Por Jorge Fernández Díaz |
El asunto puede resultar obvio, pero toca una polémica del momento,
que se insinuó en el seno y en los márgenes del Congreso : el progrenacionalismo (colectivo ruidoso de variado pelaje) desarrolla sarpullidos frente a la celebración del idioma; sospecha que nos viene
impuesto desde la metrópolis y que, por lo tanto, todos somos súbditos de la Corona (una soberana estupidez); se cree en la necesidad de denunciar a cada rato (y a esta altura) que se trata de la "lengua
del conquistador", y de traer al presente el genocidio de los pueblos originarios, una empresa cierta y deleznable, pero en la que estuvieron empeñados no solo los peninsulares de entonces, sino también
nacionalistas y liberales autóctonos de nuestro siglo XIX.
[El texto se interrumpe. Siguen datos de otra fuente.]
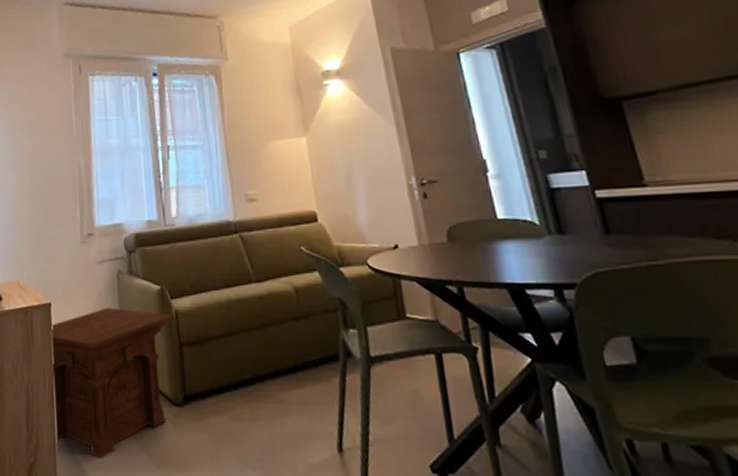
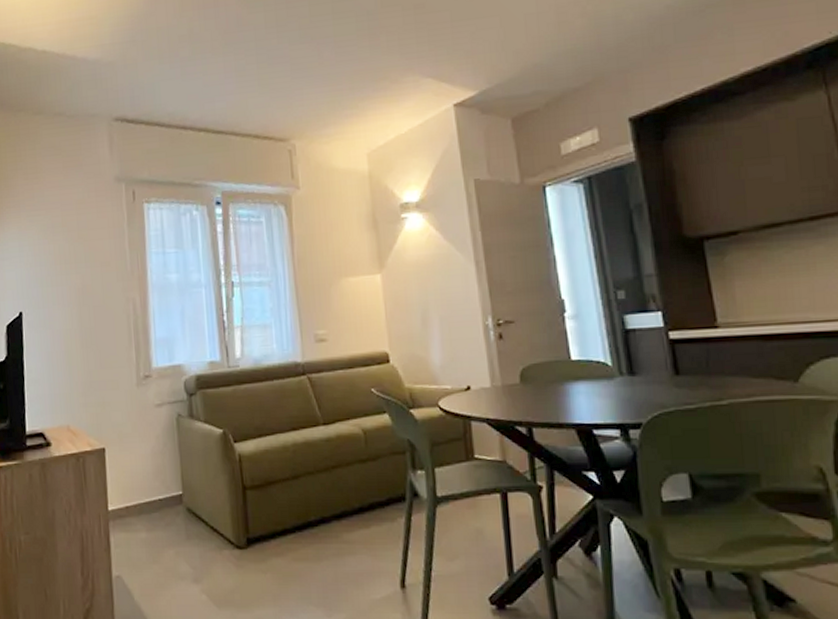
side table: present [50,307,173,459] -> none [105,452,236,602]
Dicho sea de paso, que los abnegados "emancipadores", en nombre del humanismo más sensible, evoquen a cada rato el salvajismo de los españoles y olviden el carácter
sanguinario de ciertos imperios aborígenes precedentes, consagrados a la cacería de sus congéneres, la esclavitud de tribus consideradas inferiores y masivos sacrificios humanos, resulta un acto de memoria
selectiva y una manipulación histórica.
En ese supuesto, un grupo de hippies pacíficos y ecologistas fueron sorprendidos por mercenarios imperialistas sedientos de gloria y de oro. Lo segundo es una estricta verdad;
lo primero es a veces una acomplejada falsificación. Conviene estudiar un poco más los maravillosos y a la vez luctuosos imperios inca y azteca para comprender cabalmente ese equívoco, que sin embargo
no justifica en nada la prepotencia española ni las matanzas cegadoras de los "civilizadores". Ahora bien, que nos encontremos discutiendo estos temas remotos, que permanezcamos anclados en todos estos anacronismos,
tiene una sola explicación, y es que la diatriba fácil y la demagogia barata se han convertido en cultura de época.
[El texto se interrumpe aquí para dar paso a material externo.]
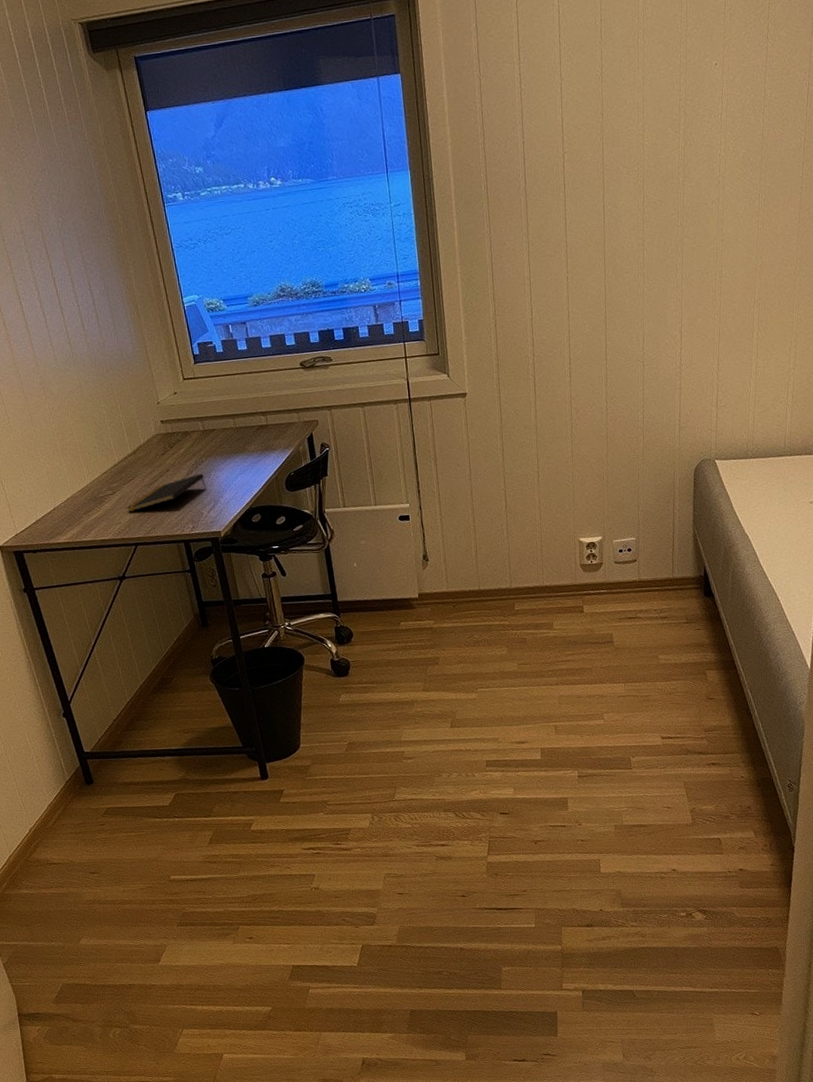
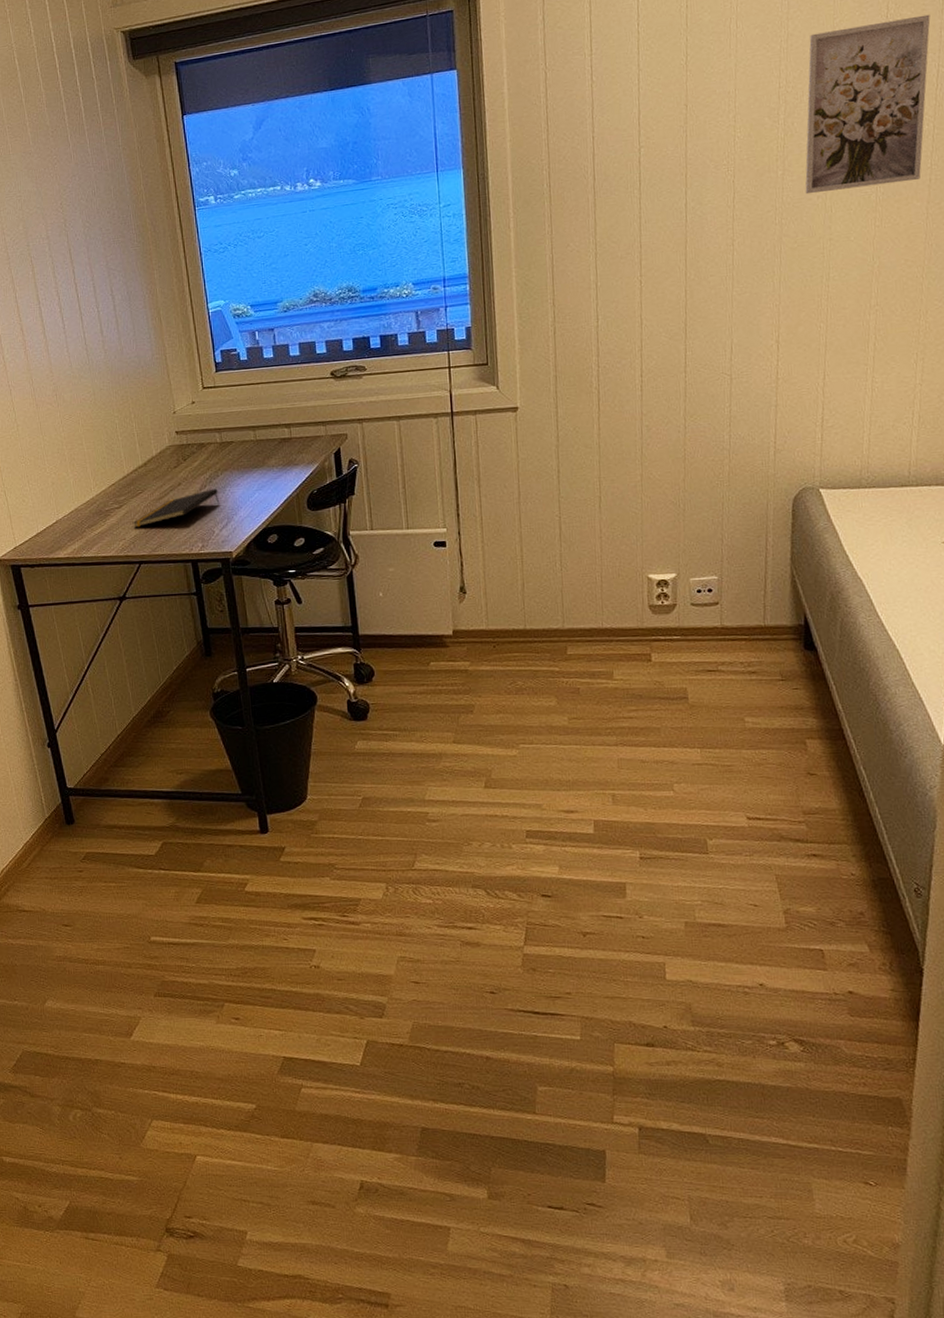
wall art: none [701,36,803,200] -> present [805,14,931,195]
Cuando un irreprochable progresista como Sabina condena de pronto los nacionalismos y reivindica la lengua que nos une, tal vez sin quererlo desbarata la regresión progre y su
maniqueísmo. Es que Iberoamérica se encuentra en un punto de inflexión. Los dos principales idiomas del planeta corresponden, no por casualidad, a los dos grandes imperios de la nueva globalización:
el inglés y el chino mandarín. Y el lenguaje de los negocios está dominado centralmente por el primero: brainstorming, marketing, business, joint venture, leasing y tantos otros términos más.
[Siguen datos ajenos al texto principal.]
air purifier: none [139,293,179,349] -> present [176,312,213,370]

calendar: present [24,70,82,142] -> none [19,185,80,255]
El castellano, con todas sus variantes, se encuentra en un lejano cuarto lugar, detrás del francés, y no ha logrado imponer su propia terminología en la jerga comercial y tecnológica simplemente
porque no ha conseguido desarrollar un potente y perenne capitalismo de inteligencia y progreso. En un siglo XXI signado por las ideas, el conocimiento y la industria cultural, la lengua es el territorio. Una expresión
común conforma y fortalece una región, y le otorga una oportunidad única. Lo que está en juego entonces puede ser la base de una nueva geopolítica, donde 21 países trabajen juntos
para imponerse como una especie de tercera posición entre los dos gigantes. La llamada Patria Grande fue una construcción tercermundista que insinuaba una suerte de "socialismo nacional" mancomunado
y que dejaba fuera a la Madre Patria. Este nuevo escenario permite soñar con que la Patria Grande integre a España y tienda hacia una unidad de acción capitalista que gane mercados, genere negocios y prosperidad,
y que se siente por fin a la gran mesa de los poderosos. La lengua común podría hacernos repensar el mundo y cambiar los alineamientos de Occidente, si existiera una conciencia real del valioso potencial que
implica. Esto precisaría, claro está, que no triunfara el sentido común de un progresismo cargado de prejuicios y espejos retrovisores, ni vencieran los "pequeños nacionalismos" que hacen
sufrir a Sabina y postran y dividen a los pueblos hispanohablantes. Pueblos donde conviven hijos de la tierra y de la inmigración, hermanados siempre por la lengua, pero también por el sino del eterno fracaso.